* Excerpt provided:
• • • • •
Deep down at the core of the compiler, I'm not sure why this needs to be complicated for the user. Let's say any object happens to include the sio. object. It starts off life as a group of text files and these can be rewritten as one big text file. I did this once with a group of spin objects, and it does work except that variable names need to be unique within each object. But the compiler can handle that - it can change all variable names a,b,c to sio_a, sio_b,sio_c.
If the compiler then rewrites to code in the same way as a typical C program, with all the functions declared first, then the actual main routine right at the end, it makes the compilation process a lot easier. Let's rename all the functions too, so that tx and rx within the sio object become functions called sio_tx and sio_rx. This can all be invisible to the user, but this intermediate file could be visible as part of the compilation process if required.
It seems to me that this means any part of the large program can access any method in any object. Variables remain unique to the object. The object is self contained. And no more longs need to be passed than the number needed to call a local method.
• • • • •
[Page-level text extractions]

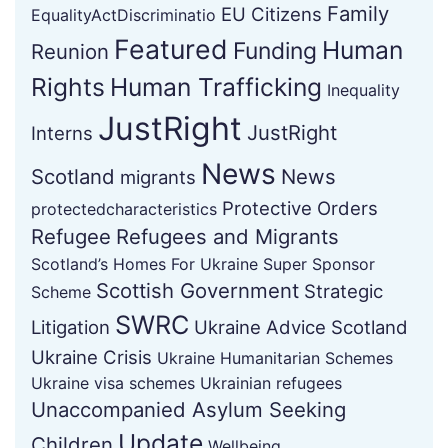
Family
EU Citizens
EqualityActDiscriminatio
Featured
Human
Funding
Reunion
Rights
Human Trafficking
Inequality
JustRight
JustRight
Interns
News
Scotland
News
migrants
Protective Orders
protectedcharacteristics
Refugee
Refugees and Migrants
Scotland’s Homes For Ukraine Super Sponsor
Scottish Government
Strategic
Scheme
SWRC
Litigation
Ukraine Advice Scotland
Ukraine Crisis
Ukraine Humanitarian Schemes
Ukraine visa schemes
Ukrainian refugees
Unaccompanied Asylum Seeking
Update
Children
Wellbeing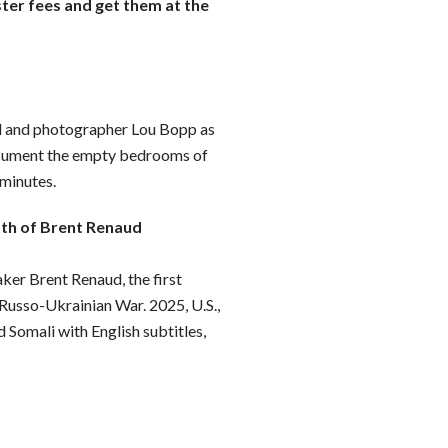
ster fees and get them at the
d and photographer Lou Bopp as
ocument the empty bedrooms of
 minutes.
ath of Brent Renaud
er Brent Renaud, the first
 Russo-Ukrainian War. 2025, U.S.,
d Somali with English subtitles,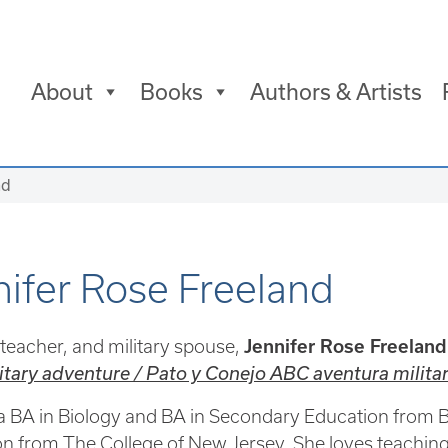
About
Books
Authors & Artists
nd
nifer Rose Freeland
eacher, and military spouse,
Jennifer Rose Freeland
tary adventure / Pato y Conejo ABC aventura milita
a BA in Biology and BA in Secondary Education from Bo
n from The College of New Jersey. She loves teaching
• • • • •
* Questions on the material:
(a) In one to three sentences, explain why the forum post on compiler design proposes that the compiler change variable names such as a, b, and c to sio_a, sio_b, and sio_c.
(b) Copy word for word everything in the forum post on compiler design from "Deep down at" down to "to sio_a, sio_b,sio_c.".

* Outputs for the tasks:
(a) Rewriting a group of object files as one big text file works, except that variable names need to be unique within each object. The compiler can meet that requirement itself by adding the object's name as a prefix to each variable name.

(b)
Deep down at the core of the compiler, I'm not sure why this needs to be complicated for the user. Let's say any object happens to include the sio. object. It starts off life as a group of text files and these can be rewritten as one big text file. I did this once with a group of spin objects, and it does work except that variable names need to be unique within each object. But the compiler can handle that - it can change all variable names a,b,c to sio_a, sio_b,sio_c.